Pick out all lines of the entries that include the word "settings" and copy them.

= Provided information =

--- START ---

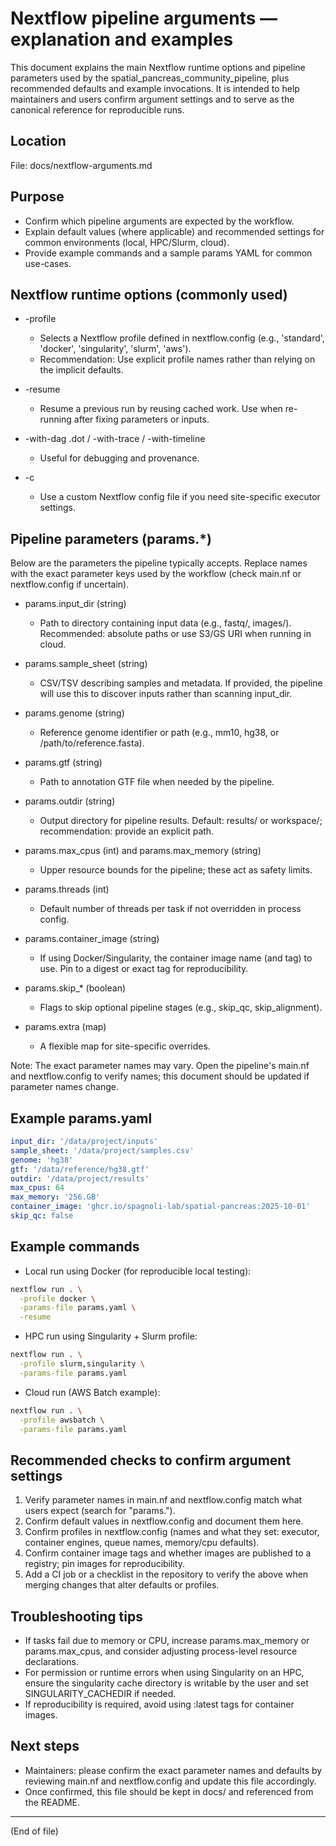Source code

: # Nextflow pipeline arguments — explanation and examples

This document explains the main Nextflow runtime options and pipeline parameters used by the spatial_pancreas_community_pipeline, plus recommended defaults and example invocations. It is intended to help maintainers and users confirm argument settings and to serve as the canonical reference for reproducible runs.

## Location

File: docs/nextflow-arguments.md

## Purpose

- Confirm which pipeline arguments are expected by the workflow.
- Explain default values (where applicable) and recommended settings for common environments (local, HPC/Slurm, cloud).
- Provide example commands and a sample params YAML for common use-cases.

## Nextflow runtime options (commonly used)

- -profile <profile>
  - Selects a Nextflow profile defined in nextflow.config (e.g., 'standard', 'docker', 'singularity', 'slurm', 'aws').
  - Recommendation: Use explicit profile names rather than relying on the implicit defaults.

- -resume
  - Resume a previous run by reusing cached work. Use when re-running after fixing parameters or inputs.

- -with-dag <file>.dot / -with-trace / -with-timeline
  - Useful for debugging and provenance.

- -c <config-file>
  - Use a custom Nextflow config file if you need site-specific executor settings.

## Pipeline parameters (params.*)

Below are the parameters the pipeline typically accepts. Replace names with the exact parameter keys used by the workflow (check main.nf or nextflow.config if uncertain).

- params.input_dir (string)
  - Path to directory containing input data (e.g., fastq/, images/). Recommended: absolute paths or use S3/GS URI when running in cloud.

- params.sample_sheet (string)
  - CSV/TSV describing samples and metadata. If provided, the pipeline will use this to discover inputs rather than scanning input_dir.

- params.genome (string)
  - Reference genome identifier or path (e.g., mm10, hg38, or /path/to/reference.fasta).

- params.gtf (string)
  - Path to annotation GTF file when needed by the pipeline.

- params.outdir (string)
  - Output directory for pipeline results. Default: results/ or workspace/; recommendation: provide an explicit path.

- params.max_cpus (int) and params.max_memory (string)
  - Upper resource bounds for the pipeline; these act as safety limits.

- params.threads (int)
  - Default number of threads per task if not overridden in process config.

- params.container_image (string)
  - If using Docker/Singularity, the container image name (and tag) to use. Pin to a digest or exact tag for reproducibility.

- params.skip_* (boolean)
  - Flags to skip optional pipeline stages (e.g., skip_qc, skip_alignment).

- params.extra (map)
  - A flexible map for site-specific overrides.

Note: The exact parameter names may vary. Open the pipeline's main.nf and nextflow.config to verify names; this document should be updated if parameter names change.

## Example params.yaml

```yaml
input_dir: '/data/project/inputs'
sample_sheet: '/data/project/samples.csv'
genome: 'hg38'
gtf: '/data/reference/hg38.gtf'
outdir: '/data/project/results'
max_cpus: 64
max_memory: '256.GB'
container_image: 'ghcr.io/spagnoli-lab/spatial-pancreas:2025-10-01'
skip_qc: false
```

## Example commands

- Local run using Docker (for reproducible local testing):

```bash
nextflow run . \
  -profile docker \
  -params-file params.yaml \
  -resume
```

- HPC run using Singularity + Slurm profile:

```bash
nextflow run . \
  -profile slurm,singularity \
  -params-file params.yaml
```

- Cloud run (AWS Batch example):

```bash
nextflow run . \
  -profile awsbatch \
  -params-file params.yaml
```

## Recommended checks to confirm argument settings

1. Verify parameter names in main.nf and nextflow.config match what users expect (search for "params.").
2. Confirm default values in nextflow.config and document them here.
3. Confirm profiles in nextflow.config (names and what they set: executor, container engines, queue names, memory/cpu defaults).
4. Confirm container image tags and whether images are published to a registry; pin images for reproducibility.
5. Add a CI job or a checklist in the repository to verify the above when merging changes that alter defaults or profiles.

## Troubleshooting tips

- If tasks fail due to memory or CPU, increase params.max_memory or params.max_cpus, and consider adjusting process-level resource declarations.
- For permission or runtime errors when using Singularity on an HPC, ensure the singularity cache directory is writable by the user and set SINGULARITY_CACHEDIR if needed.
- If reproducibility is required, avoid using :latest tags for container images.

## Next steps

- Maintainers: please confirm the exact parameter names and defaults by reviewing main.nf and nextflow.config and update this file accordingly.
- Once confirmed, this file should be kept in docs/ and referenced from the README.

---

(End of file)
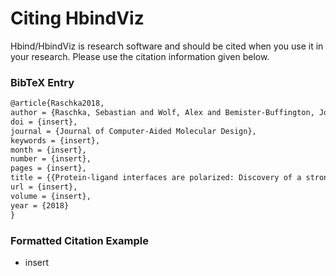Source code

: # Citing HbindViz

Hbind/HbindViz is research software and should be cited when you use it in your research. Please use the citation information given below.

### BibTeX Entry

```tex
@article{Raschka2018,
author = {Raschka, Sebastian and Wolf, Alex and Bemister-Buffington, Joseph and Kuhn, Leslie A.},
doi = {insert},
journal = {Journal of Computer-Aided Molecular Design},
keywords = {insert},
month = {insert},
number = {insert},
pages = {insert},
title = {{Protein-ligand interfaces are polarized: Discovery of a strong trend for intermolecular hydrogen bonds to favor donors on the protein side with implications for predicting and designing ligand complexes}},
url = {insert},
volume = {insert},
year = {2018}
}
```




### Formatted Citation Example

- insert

--- END ---

= Written solution =
This document explains the main Nextflow runtime options and pipeline parameters used by the spatial_pancreas_community_pipeline, plus recommended defaults and example invocations. It is intended to help maintainers and users confirm argument settings and to serve as the canonical reference for reproducible runs.
- Explain default values (where applicable) and recommended settings for common environments (local, HPC/Slurm, cloud).
  - Use a custom Nextflow config file if you need site-specific executor settings.
## Recommended checks to confirm argument settings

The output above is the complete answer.